Setiap transkrip mendapat URL yang unik untuk dibagi. Ekspor ke DOCX atau PDF untuk email. Rencana pro menambahkan password-proteksi dan sambungan permanen å berguna untuk klien kerja.

STT.ai handles 1,300+ platforms including YouTube, Vimeo, TikTok, SoundCloud, Zoom, Google Meet, podcast hosts, and more. URL transcription works with publicly-available content only — DRM-protected sources can't be transcribed.

Speaker Detection & Diarization

What is Speaker Diarization?

How Speaker Detection Works

1. Voice Activity Detection

2. Speaker Embedding

3. Clustering & Labeling

Use Cases for Speaker Detection

Speaker Detection on STT.ai

Try speaker detection now

Pertanyaan yang Sering Diajukan

How does deteksi speaker work on STT.ai?

Apakah deteksi speaker bebas?

Seberapa akuratkah deteksi speaker?

Model AI apa yang bisa saya gunakan untuk deteksi speaker?

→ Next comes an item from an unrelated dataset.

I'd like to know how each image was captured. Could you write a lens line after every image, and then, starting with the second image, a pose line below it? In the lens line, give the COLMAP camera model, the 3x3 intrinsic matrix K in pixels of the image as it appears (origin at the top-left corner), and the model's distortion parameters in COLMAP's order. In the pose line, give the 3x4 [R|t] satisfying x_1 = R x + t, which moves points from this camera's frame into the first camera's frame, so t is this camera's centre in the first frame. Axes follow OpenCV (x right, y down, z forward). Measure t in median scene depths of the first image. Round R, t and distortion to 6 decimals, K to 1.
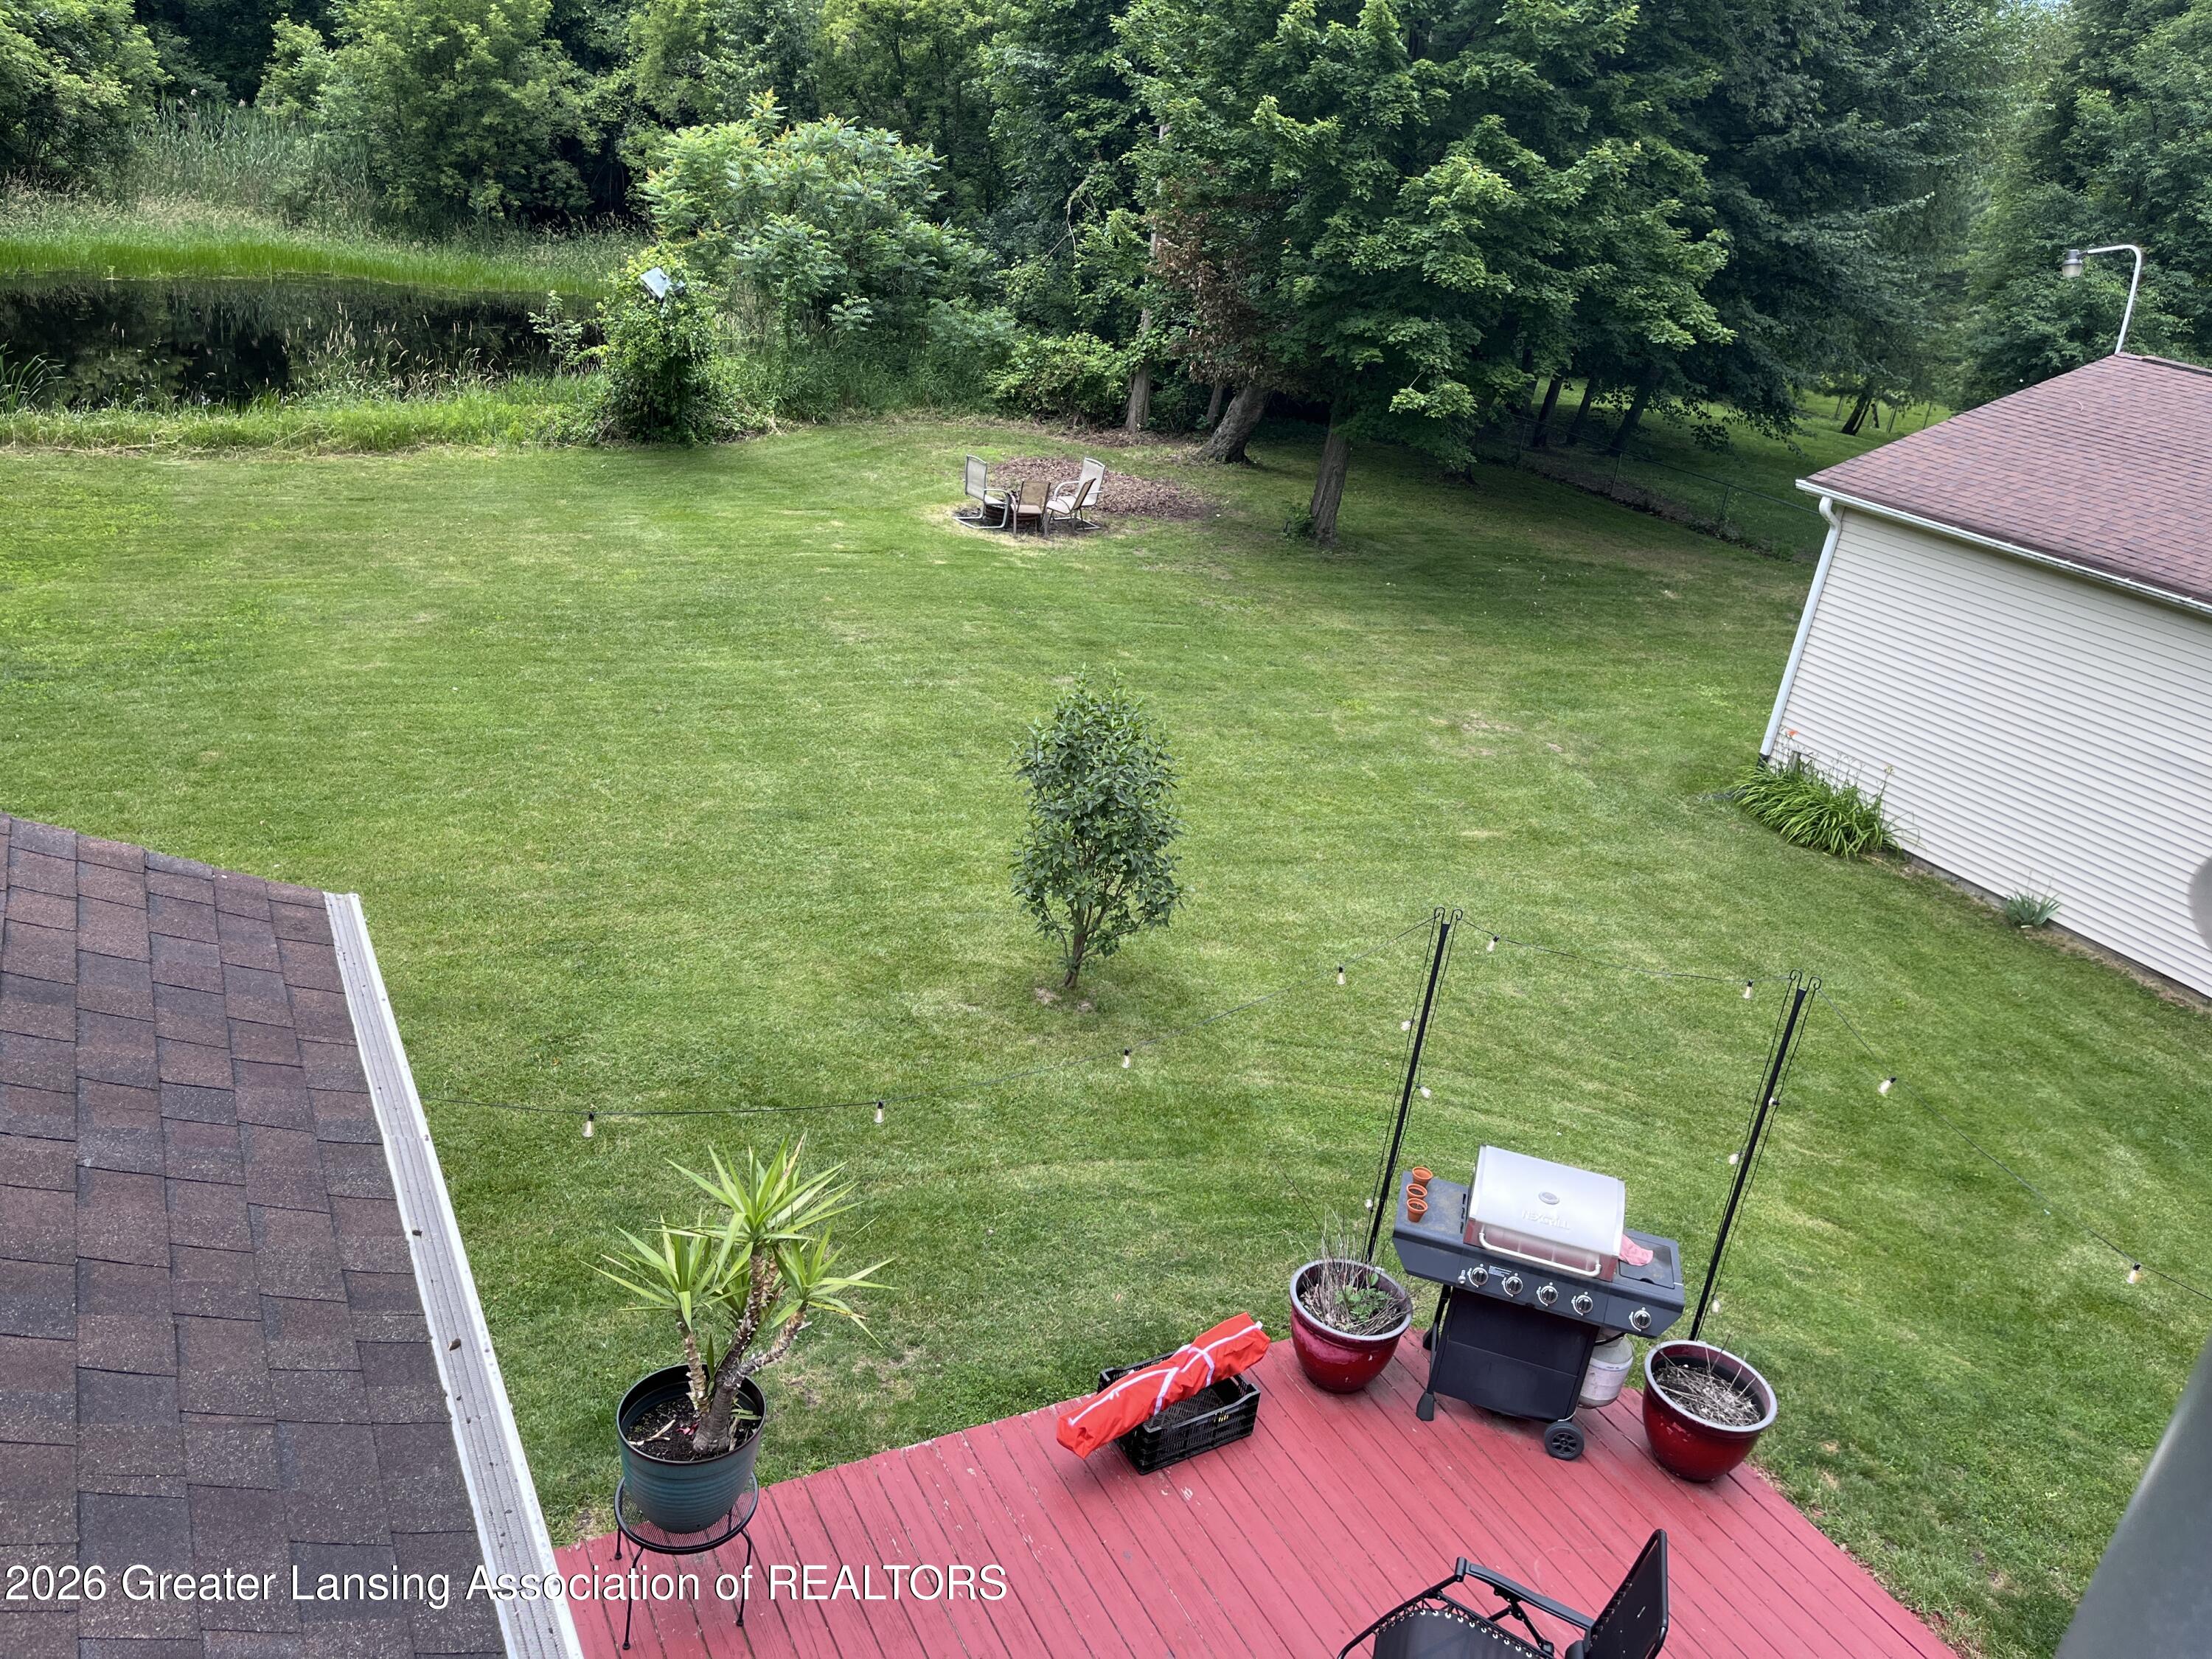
lens RADIAL K [[1674.6, 0, 1119.6], [0, 1674.6, 812.5], [0, 0, 1]] dist [0.068499, -0.088434]
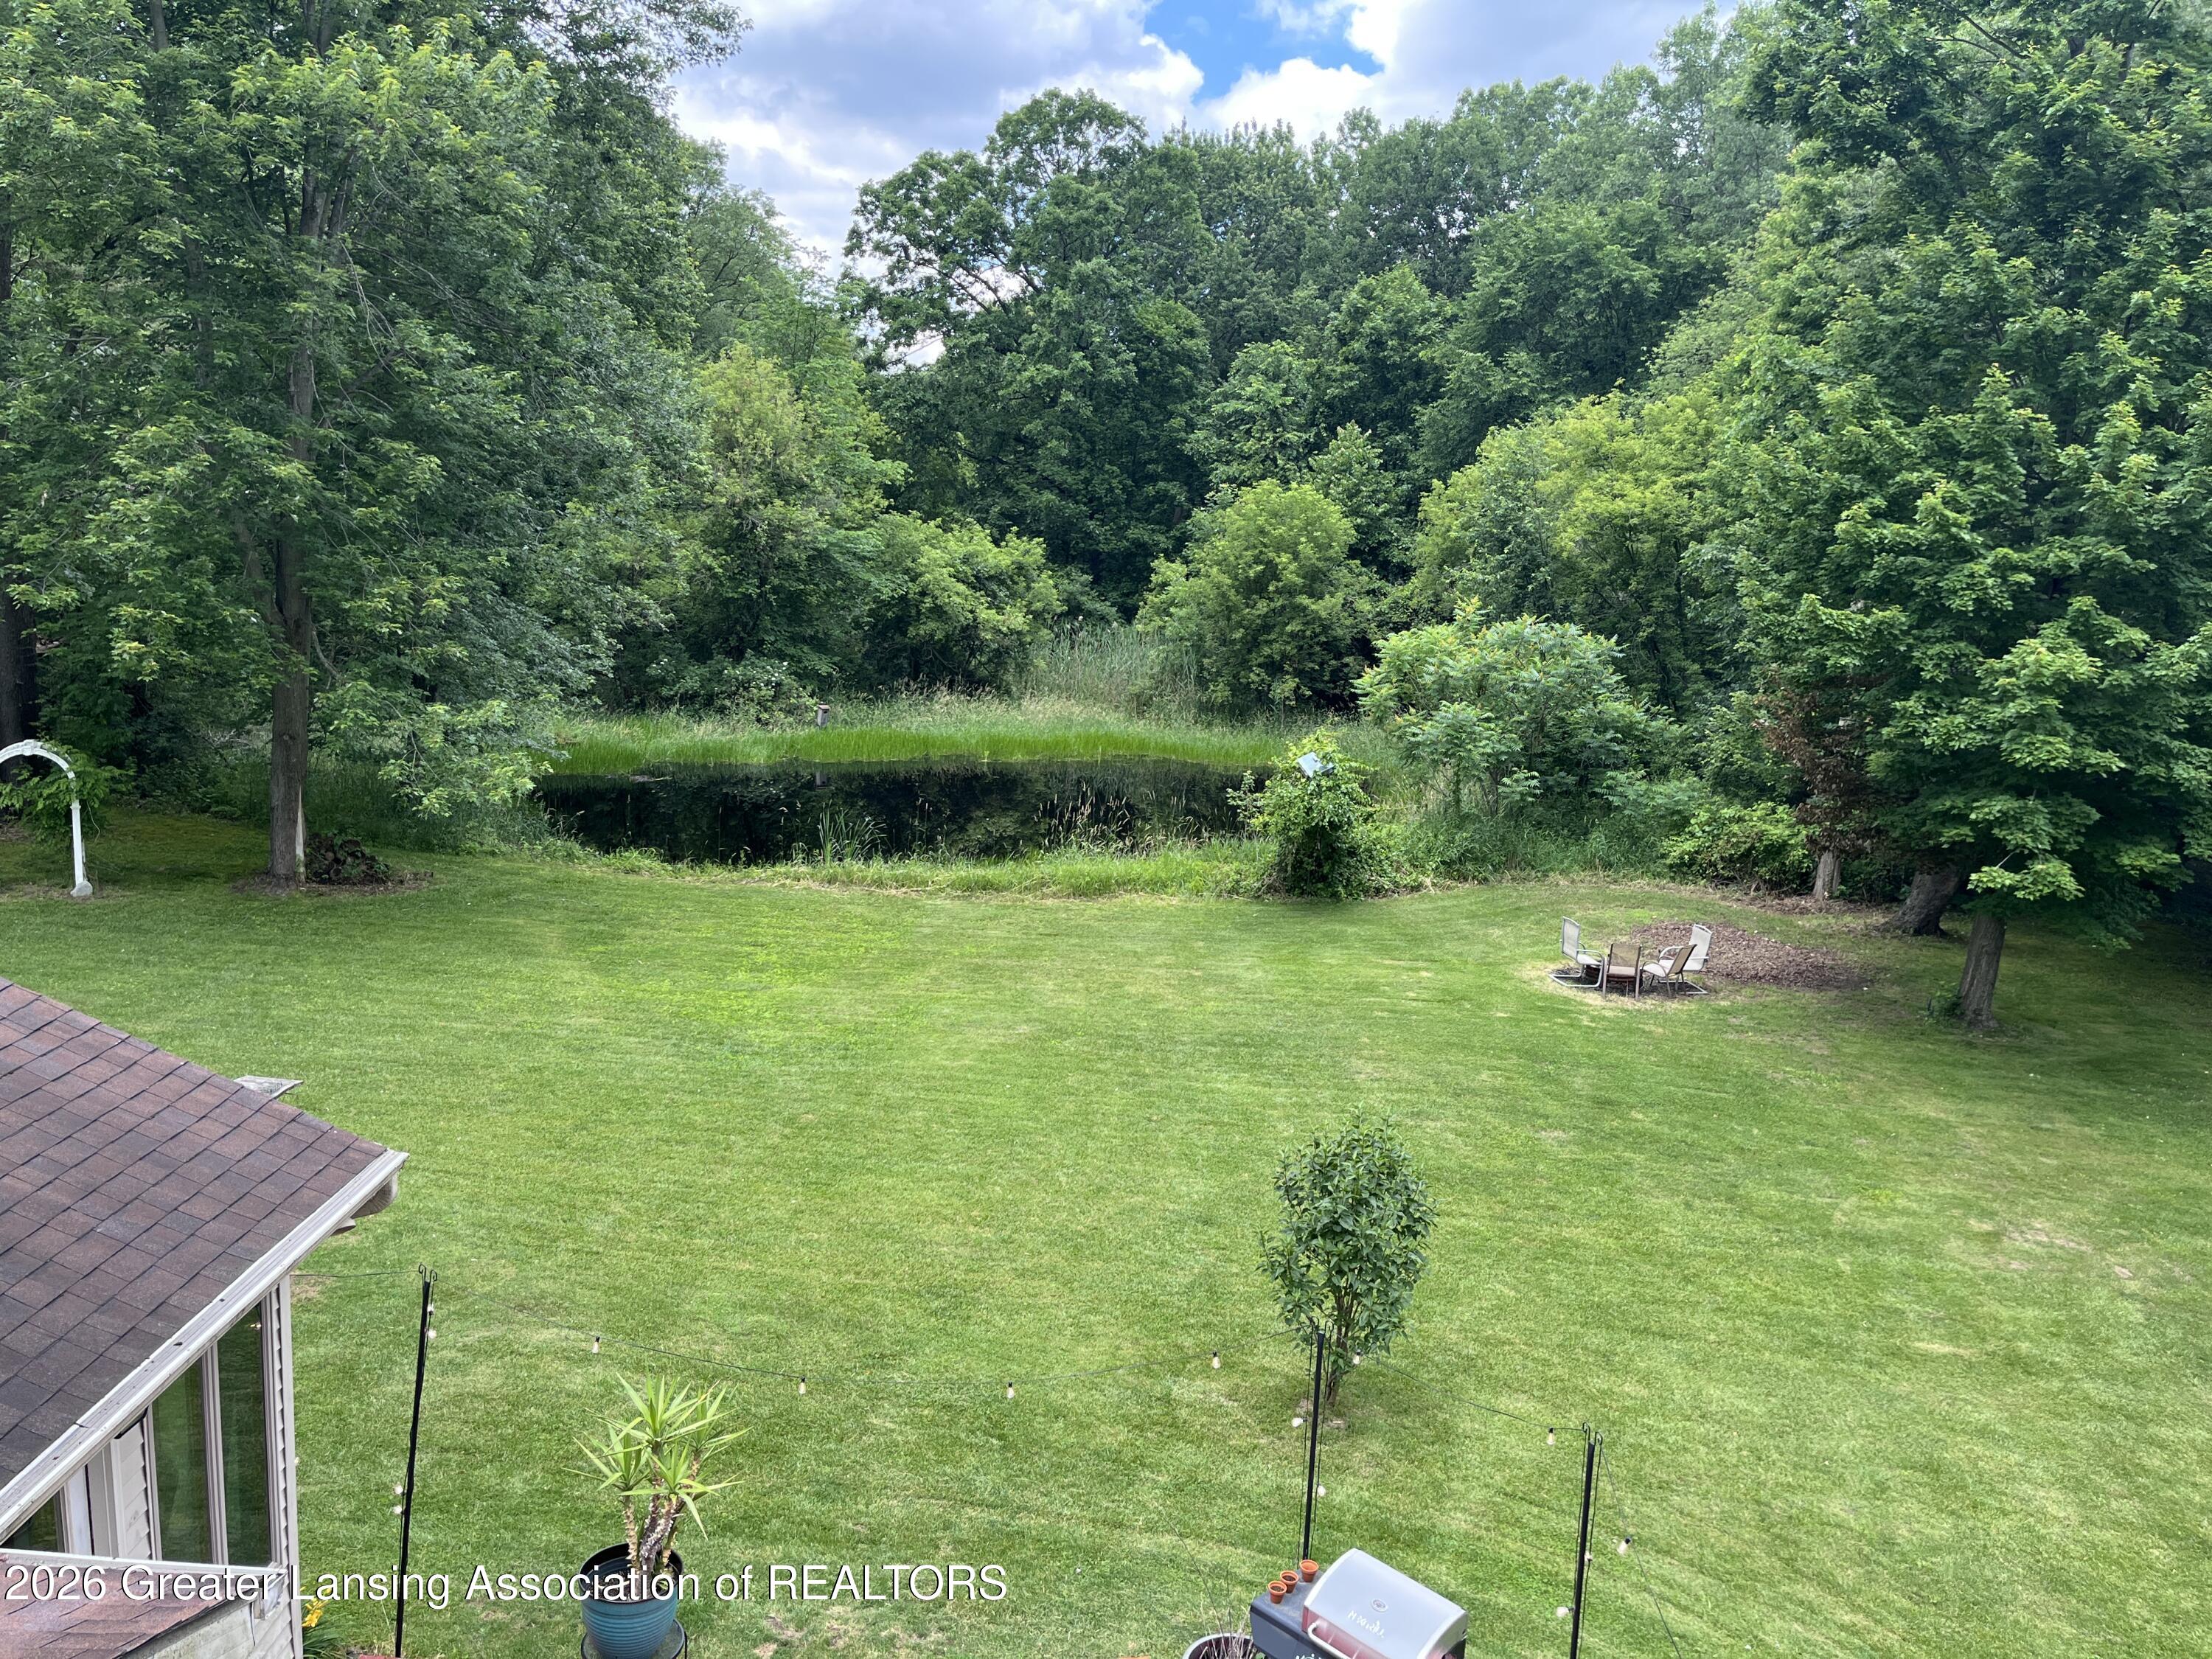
lens RADIAL K [[1674.6, 0, 1095.3], [0, 1674.6, 836.6], [0, 0, 1]] dist [0.068499, -0.088434]
pose [[0.869083, 0.014333, -0.494458, 0.210479], [-0.135996, 0.967985, -0.210974, 0.000469], [0.475604, 0.250598, 0.843209, -0.047283]]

Bisakah saya mendapatkan subtitel dari deteksi speaker?

Apakah deteksi speaker mendeteksi speaker yang berbeda?

Berapa lama waktu yang dibutuhkan deteksi speaker?

Format masukan apa yang didukung deteksi speaker?

Apakah audio saya pribadi ketika saya menggunakan deteksi speaker?

Apakah ada deteksi speaker API?

Dapatkah saya mengedit deteksi speaker transkrip setelah?

Bagaimana cara berbagi apa yang dihasilkan deteksi speaker?

Peron apa yang bekerja di luar deteksi speaker?